The answer is Thompson’s pessimistic view of human nature. Thompson does not view people’s commitment to rescued animals as genuine. It is, he argues, “virtue signaling.” To Thompson, people are incapable of benign motives and noble impulses. But if that were true, Sturla’s needless and cruel public execution would not have hurt people or led them to adopt, undermining his central thesis: how could one attempt to shock a conscience that did not exist?
Even if they did adopt, they would give up their dogs in droves at the first sign of incompatibility with their selfish interests. Instead, they spend $100 billion on them yearly and go to great lengths to ensure their health and happiness. And because people are keeping them for life, the senior animal is the fastest growing segment of the pet population, spawning the field of geriatric veterinary medicine, with specialized care and new treatments to keep them alive longer and as comfortably as possible. But since Thompson does not appear to have a language for progress, it is hardly surprising that he is blind to people’s great love for dogs and desire to do right by them. And that is why Avanzino’s quip about Sturla’s presentation can also be said of Thompson’s book.

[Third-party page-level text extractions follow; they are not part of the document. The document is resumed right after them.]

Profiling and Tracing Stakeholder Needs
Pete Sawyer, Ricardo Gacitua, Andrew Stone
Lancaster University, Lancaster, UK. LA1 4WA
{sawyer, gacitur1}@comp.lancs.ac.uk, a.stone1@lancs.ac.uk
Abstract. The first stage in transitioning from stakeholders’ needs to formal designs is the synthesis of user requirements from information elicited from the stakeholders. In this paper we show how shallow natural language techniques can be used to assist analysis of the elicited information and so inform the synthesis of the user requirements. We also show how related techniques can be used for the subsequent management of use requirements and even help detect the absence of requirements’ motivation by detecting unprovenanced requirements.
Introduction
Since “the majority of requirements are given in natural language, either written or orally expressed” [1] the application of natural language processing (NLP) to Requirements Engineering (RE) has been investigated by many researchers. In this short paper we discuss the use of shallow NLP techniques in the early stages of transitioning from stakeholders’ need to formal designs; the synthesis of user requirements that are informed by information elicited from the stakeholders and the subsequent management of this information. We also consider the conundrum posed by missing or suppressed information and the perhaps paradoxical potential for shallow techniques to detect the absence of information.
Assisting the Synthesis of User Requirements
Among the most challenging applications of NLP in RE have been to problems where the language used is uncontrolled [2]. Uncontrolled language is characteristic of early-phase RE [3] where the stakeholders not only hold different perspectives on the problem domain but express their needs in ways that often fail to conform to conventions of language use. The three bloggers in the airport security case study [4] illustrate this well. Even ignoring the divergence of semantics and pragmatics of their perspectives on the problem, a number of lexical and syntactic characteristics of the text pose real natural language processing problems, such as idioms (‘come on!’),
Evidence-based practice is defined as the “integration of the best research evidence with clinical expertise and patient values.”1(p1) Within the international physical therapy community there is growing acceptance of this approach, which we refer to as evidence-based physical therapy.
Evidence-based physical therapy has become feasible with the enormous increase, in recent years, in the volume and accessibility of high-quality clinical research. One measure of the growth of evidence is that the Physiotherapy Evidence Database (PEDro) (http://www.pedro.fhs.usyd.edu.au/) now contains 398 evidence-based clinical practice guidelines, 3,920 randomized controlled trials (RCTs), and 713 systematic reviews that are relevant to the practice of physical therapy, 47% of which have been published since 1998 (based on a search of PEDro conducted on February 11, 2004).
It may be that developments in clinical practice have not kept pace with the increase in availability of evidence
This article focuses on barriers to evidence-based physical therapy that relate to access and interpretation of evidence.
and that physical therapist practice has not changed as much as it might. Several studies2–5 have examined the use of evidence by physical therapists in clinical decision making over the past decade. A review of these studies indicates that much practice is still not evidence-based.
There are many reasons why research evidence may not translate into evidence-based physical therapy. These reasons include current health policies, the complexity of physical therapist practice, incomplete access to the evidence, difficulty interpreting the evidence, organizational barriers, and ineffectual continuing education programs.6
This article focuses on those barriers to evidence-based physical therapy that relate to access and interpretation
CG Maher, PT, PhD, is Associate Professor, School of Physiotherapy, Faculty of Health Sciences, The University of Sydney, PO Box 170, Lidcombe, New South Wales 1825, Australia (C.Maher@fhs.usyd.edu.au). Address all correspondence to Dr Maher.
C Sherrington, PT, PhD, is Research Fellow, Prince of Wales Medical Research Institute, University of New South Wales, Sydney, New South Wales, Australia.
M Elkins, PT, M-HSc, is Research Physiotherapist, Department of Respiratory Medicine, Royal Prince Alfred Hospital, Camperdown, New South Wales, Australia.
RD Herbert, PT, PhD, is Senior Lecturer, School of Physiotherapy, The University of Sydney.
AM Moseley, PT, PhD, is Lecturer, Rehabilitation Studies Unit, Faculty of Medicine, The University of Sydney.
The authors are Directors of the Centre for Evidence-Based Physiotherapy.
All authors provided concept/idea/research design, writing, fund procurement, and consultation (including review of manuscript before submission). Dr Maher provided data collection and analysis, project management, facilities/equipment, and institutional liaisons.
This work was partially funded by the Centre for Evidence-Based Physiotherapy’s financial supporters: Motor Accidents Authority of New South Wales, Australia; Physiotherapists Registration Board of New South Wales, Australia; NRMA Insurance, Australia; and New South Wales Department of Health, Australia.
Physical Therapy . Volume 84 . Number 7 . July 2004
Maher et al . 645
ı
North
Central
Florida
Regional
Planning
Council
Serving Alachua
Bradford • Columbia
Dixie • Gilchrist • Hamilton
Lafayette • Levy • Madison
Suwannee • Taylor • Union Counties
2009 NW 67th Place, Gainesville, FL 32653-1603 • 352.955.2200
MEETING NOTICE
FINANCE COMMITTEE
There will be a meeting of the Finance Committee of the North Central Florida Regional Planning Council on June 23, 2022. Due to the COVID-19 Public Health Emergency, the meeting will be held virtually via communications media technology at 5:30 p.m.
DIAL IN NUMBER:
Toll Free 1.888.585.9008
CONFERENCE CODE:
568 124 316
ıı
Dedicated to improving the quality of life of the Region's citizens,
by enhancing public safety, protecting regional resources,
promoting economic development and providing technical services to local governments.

I'm at a complete loss as to how these people set themselves up as animal advocates-worse are the people who buy into their bs. Sturla is a revolting human being who probably cannot afford to understand who she actually is and what she has done.
I was fortunate to be able to attend one of the first No-Kill conferences (1998 or 1999 in Concord, California) ,now called No More Homeless Pets conferneces), where I heard Richard Avanzino and Nathan Winograd speak. I also toured San Francisco SPCA during that trip) I think it was 1998, and the following year, in 1999, I spent a week at Best Friends Animal Sancuary, the largest no-kill animal sanctuary in the world. These experiences and the individuals I met showed me what can be achieved to improve and save the lives of animals.